[Source extract]
Instilling those unconscious day-to-day habits in me is my mother’s single greatest financial legacy. Her thriftiness stemmed not from penny-pinching but from an acute awareness of the importance of what she had. In her eyes, to allow something to needlessly go to waste was to disgrace the value it offered. In that sense, memories of my mom loading the last sliver of hand soap onto a fresh bar or diluting a few drops of dish soap with five parts water were my earliest lessons in wealth management. When we ate, we did so with deep gratitude for the blessings on our plate, accounting for every last crumb and storing leftovers overnight in the fridge for the following day’s meals. Eating out was a luxury reserved for special occasions or as a reward for having been on our best behavior (which, admittedly, was a special occasion). When we did go out, we rarely returned with our hands empty; overstuffed to-go boxes and generous stockpiles of plastic straws, napkins, and condiment packets were signatures of a successful Sidrak family outing.
Much to my amazement, even though each of these small decisions alone only dealt with a matter of pennies, slowly but surely, the pennies trickled into dollars. Enough, in fact, for my father to leave his job and return to medical school when I was 13, beginning his career as a physician in the United States. The seven years encompassing his entire training were difficult and, at times, unpredictable. Down one income source, it now felt as though simply “living below our means” was not enough to anchor us financially. We had to constantly be on the defensive, striving to minimize how much we borrowed.
As a teenager in the age of social media, there were moments when I resented how frugal we had to be and desired nothing more than to fold to the pressure of having the latest trend. But looking back, I consider myself lucky to have been my parents’ daughter—to have “lived through” medical school before with my dad and to have had such a positive example of financial wisdom in my mom. When the dollars were few, the pennies counted, and when we counted the pennies, the dollars soon followed.
As a first-year medical student, I have come to realize that in life, as in academics, your results are only as good as your habits. Being raised by a mom who tirelessly prepared hundreds of home-cooked meals to save on the cost of takeout makes it a little bit easier to get out of bed on a Sunday night and meal prep instead of buying food from the cafeteria.
And that’s not even the best part: much like interest, our financial decisions compound over time. This works in our favor, since implementing sound financial practices now sets us on the path to even better practices in the future. In my case, growing up surrounded by the laundry list of my mom’s “life hacks” made those habits second nature to me and gave me the foundation I needed to pick up my own tricks to stretch or save a dollar, like making sure to eat before grocery shopping to avoid impulsive purchases.
All of this is to say that there is no precise formula for financial success, especially in medical school, but in a world where life can feel like a box of chocolates, choose to make your financial life like a tin of Danish butter cookies: functionally versatile and well-equipped.

[What you will do]
(a) Summarize the essay on family thrift in two sentences.
(b) Reproduce the part of the essay on family thrift that begins at the words "All of this" and stops after "versatile and well-equipped.".

[Given information]
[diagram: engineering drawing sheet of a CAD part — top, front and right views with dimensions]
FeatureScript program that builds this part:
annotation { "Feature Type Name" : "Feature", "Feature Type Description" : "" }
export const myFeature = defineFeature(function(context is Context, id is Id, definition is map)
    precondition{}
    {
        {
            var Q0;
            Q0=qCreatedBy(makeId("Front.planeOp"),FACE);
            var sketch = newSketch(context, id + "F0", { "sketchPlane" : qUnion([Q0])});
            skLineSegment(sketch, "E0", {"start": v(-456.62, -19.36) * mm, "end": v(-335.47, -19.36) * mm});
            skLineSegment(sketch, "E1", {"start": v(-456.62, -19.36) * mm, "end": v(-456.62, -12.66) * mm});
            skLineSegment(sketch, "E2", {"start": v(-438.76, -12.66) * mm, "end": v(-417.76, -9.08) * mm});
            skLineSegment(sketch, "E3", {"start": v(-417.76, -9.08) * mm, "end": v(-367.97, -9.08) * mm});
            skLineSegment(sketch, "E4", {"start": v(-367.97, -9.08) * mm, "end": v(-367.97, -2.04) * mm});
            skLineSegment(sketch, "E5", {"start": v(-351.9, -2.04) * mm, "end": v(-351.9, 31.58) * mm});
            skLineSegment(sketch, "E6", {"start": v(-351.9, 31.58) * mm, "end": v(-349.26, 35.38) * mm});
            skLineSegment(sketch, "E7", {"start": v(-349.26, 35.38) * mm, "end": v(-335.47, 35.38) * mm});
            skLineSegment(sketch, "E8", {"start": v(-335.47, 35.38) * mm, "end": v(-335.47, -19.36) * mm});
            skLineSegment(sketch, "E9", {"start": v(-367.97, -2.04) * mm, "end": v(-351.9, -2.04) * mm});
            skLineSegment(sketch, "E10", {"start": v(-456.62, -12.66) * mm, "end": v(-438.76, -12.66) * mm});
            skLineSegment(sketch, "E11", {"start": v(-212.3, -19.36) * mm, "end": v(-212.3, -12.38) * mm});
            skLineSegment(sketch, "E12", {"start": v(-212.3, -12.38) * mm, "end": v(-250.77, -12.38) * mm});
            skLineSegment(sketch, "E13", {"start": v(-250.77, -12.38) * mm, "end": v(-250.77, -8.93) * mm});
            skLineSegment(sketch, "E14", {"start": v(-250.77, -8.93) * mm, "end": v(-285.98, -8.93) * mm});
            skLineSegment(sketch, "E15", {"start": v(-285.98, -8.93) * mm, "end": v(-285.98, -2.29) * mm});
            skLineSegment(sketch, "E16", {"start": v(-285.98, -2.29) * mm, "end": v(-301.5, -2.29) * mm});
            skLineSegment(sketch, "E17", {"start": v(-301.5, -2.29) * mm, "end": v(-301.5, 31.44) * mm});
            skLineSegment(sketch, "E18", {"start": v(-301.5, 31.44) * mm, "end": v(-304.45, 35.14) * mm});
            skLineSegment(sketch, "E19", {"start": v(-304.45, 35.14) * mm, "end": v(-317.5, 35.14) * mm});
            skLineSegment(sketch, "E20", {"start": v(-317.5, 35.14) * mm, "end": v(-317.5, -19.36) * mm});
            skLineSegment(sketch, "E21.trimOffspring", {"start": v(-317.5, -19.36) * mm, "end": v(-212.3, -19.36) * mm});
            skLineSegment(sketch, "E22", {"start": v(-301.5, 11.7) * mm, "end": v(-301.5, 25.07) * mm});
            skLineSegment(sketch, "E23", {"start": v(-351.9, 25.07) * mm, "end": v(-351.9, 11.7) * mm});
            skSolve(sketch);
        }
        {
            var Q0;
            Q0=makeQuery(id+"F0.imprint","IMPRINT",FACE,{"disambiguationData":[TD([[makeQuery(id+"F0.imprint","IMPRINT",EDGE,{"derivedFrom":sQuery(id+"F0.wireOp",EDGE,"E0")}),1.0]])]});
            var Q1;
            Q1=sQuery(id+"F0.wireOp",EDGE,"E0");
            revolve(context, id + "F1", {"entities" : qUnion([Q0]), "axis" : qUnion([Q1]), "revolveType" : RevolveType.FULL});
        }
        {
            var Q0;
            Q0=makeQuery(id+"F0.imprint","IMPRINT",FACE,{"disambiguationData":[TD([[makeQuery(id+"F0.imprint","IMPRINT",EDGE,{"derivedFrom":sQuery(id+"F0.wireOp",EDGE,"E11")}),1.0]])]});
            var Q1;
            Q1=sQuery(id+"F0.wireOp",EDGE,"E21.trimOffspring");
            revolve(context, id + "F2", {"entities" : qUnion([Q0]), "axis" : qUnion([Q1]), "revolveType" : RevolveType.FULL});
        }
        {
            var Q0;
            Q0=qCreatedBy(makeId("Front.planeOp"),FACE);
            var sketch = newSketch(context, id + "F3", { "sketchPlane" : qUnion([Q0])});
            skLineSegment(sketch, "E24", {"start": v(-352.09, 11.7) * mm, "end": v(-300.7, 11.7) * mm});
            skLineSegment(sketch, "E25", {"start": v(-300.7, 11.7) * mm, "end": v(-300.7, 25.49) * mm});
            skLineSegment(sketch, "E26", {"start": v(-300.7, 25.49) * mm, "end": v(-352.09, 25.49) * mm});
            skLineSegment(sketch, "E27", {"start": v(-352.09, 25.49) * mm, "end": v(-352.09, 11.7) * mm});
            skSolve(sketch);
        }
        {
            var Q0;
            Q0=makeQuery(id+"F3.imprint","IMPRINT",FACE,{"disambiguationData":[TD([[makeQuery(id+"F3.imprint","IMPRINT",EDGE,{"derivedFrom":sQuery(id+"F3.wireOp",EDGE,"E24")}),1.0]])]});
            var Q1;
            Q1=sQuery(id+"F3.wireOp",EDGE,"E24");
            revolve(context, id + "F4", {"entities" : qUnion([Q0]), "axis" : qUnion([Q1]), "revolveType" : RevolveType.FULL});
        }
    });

[Solutions below]
(a) The writer credits a mother's everyday thrift, such as putting the last sliver of soap onto a new bar, diluting dish soap and saving leftovers, as the earliest lessons in wealth management, and those saved pennies grew into enough money for the writer's father to leave his job and return to medical school. Now a first-year medical student, the writer finds that these habits have become second nature and compound over time, making it easier to meal prep instead of buying cafeteria food and to eat before grocery shopping to avoid impulse purchases.

(b)
All of this is to say that there is no precise formula for financial success, especially in medical school, but in a world where life can feel like a box of chocolates, choose to make your financial life like a tin of Danish butter cookies: functionally versatile and well-equipped.